The raw 2020 Census file counted 2,914 people with the surname Ingles. That is different from the site's living-bearer estimate (3,342), which projects the surname's present-day count by applying the Census frequency rate to the current U.S. population.
It is the Census Bureau's normalized frequency measure. A rate of 0.97 per 100,000 means that if you picked a random group of 100,000 U.S. residents, you would expect about 1 of them to have the surname Ingles.
Between 2010 and 2020, the surname Ingles went from 3,031 recorded bearers to 2,914. That is a decrease of 117 (-3.9%). In the national ranking it rose from #10,577 to #10,505.
Among Census respondents with the surname Ingles, the largest self-reported group is White at 71.1%. The next largest groups are Hispanic (22.8%) and Asian/Pacific Islander (2.8%). These figures come from the 2020 Census Bureau surname tables, based on how respondents described their own race and ethnicity.
White is the largest self-reported group for the surname Ingles in the 2020 Census, accounting for 71.1% (2,072 people in the source table).
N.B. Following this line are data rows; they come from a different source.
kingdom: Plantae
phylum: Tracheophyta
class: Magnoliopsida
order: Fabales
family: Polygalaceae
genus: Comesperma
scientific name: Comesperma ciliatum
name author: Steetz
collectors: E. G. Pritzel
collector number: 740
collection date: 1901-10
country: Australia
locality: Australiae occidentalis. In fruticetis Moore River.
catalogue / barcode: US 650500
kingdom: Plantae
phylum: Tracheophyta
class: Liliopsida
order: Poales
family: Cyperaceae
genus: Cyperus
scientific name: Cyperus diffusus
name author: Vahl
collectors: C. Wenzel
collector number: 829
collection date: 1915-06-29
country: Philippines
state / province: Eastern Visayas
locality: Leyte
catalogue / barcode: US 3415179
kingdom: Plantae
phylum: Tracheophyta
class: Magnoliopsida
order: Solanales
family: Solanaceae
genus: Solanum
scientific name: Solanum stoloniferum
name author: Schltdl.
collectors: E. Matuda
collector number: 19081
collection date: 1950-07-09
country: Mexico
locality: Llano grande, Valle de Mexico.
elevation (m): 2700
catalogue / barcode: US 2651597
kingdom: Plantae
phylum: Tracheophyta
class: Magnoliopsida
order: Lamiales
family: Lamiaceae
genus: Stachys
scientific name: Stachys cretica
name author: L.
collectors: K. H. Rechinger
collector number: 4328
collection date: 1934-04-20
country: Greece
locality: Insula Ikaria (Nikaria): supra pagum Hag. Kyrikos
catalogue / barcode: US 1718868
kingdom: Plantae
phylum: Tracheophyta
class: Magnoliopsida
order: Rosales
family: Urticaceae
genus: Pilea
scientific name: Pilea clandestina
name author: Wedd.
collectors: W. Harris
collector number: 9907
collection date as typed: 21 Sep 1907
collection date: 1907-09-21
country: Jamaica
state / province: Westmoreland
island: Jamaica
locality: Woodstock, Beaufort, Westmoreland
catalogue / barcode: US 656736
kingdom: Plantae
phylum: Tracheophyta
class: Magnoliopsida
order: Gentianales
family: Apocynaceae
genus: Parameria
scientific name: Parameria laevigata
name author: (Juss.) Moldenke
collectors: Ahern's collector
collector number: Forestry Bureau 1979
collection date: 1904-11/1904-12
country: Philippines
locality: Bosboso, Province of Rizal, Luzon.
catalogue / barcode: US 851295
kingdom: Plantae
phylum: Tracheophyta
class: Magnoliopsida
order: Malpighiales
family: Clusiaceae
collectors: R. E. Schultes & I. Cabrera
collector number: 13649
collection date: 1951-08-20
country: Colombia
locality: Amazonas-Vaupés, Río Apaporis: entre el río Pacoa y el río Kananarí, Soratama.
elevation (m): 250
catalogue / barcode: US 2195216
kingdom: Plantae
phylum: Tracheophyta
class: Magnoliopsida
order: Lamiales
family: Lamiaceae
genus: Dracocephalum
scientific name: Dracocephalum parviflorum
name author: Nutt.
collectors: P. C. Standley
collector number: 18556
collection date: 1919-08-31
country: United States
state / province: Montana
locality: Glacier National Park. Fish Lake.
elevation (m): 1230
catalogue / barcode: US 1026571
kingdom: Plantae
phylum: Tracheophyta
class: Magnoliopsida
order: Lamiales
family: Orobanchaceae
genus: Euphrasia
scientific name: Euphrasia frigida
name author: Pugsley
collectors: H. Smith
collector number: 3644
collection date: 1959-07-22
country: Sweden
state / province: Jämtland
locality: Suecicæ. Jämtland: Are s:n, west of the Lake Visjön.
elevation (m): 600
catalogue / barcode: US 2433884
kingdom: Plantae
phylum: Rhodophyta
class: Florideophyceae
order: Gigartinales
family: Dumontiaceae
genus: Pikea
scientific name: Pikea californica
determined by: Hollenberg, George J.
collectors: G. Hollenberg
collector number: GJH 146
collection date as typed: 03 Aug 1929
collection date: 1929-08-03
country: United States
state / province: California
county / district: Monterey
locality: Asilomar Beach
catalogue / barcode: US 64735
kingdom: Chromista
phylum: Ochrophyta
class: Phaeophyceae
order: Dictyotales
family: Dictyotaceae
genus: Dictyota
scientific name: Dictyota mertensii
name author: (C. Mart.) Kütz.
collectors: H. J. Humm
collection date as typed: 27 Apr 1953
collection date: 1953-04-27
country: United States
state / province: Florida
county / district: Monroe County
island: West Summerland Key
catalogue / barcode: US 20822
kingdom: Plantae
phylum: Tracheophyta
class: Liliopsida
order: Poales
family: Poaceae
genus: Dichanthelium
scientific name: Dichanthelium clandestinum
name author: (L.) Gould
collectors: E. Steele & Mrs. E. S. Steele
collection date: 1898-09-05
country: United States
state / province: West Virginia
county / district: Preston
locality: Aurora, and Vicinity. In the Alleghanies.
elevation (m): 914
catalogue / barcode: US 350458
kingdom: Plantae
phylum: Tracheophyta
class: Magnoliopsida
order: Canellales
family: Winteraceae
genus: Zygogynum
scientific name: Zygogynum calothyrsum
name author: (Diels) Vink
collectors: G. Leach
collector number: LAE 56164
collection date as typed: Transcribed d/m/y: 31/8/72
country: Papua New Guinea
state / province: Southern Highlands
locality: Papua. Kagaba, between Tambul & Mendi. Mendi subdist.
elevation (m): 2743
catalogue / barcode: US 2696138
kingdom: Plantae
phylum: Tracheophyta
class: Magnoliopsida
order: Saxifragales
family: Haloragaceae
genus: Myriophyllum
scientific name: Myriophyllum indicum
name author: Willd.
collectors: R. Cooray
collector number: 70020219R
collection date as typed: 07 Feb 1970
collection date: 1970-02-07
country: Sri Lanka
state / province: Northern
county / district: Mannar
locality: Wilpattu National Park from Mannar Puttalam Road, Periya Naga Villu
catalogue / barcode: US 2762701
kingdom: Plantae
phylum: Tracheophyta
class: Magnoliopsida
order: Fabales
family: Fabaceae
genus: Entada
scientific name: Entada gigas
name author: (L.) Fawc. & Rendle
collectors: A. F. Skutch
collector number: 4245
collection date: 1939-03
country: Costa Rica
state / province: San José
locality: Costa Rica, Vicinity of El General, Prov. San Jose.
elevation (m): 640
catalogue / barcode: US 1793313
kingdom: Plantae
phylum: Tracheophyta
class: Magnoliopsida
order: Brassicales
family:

Ingles appears across multiple self-reported groups in the Census data. The largest shares in the 2020 file are White (71.1%), Hispanic (22.8%), Asian/Pacific Islander (2.8%). For 2020, the source file also published raw headcounts for each group, which is why this page can show both percentages and counts in the ancestry section.
Yes. This page is using the latest surname file currently loaded on Name Census, which is 2020. The historical section above also keeps any older Census surname entries we have for Ingles (2000, 2010, 2020).
No. The Census Bureau only publishes surnames that appeared at least 100 times in a given decennial Census. That means very rare surnames are excluded entirely, and a surname can appear in one Census release but disappear from a later one if it falls below the reporting threshold.
There are two main reasons: rounding and suppression. The Census Bureau rounds published values, and it may suppress very small cells to protect privacy. For 2020, the Bureau also published raw group counts rather than direct percentages, so Name Census converts those counts back into shares for comparability across census years.
English: an ethnic surname denoting an Englishman or someone of English descent. The fuller origin note on this page goes into more detail.
All surname statistics on Name Census are drawn from the US Census Bureau's decennial surname frequency tables. These files list every surname that appeared 100 or more times in the 2020 Census, along with a count, a per-100,000 rate, and a self-reported demographic breakdown. You can read the full explanation on our methodology page.
For surnames, Name Census does not age cohorts the way it does for first names. Instead, it takes the Census Bureau's published frequency for Ingles (0.97 per 100,000) and applies that rate to the current U.S. resident population to estimate how many living Americans have the surname today.
HowManyOfMe.org, our sister site, answers that with the living-bearer count in one glance.